Expected camelina yields in California are likely to range from 1,100 to 1,300 pounds.

Johnson suggests planting seed into a weed-free bed into the first quarter inch of soil. A soil fertility test is recommended. The crop requires about 100 pounds of nitrogen per acre and about 15 pounds per acre of phosphorus.

The seed germinates quickly and shades out most weeds. Poast is the only herbicide currently registered for camelina in the Golden State.

Johnson has never seen a significant yield loss from disease based on camelina production in Montana, North Dakota, South Dakota, and western Canada. Aphid and flea beetle populations can occur at low levels. Migrating cutworms have been treated with insecticide sprays on the field perimeter; not in the actual crop.

Johnson says the same equipment used in cereal grain production also works for camelina with a few adjustments. Commercial growers in other camelina-growing regions either straight cut with a combine or run a swather before the combine. Both methods provide good results.

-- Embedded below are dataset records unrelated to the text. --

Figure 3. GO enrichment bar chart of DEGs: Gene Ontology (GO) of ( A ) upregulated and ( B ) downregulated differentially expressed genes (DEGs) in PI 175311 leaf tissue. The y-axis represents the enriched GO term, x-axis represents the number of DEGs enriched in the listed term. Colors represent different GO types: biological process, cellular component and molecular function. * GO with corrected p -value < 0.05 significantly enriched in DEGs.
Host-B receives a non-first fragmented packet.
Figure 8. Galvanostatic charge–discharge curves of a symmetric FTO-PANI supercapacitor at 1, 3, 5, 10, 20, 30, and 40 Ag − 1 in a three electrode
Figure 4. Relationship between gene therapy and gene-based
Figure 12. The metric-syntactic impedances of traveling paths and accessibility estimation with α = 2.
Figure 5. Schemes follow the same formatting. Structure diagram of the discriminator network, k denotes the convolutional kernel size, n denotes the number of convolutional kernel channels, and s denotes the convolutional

One risk with camelina and other energy crops is the unavailability of commodity-specific insurance coverage through the Federal Crop Insurance Corporation. Johnson says a camelina crop loss would fall under the farmer’s existing overall catastrophic insurance plan.

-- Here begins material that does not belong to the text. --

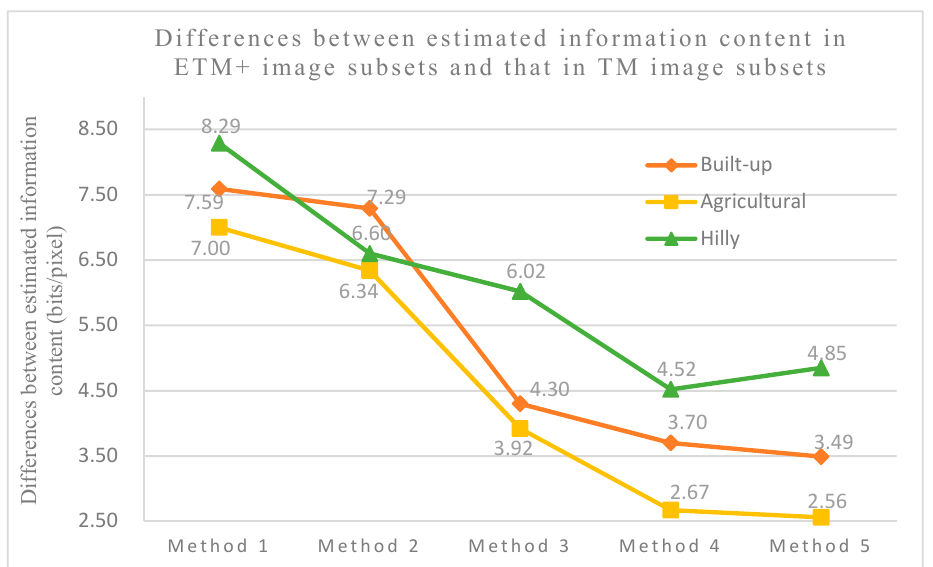
Figure 6. Di ff erences in information content between Landsat ETM + and Landsat TM image subsets, Figure 6. Differences in information content between Landsat ETM+ and Landsat TM image subsets, estimated by di ff erent estimated by different methods.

High-quality biomass from the crushing process is fed to livestock. The Food and Drug Administration (FDA) has approved camelina biomass for laying hens, poultry broilers, and feedlot beef with approved ratio caps. The FDA is weighing camelina biomass use in dairy rations with a decision expected next year.

Sustainable Oils will contract with existing California oilseed crushing facilities to covert the seed into oil. Contracts with several existing California crushers were under final development at press time. The camelina oil will be transported to AltAir Fuels for refining.

Sustainable Oils will hold a grower meeting on Sept. 6. The meeting details when finalized will be available at

While camelina is a cropping option for farmers, the oilseed crop is another way farmers can grow renewable fuels and reduce the U.S. dependence on foreign oil.

“When a farmer produces camelina, the oil replaces foreign petroleum,” Johnson said. “The camelina is grown and refined locally and sold domestically. The farmer is contributing to U.S. energy security.”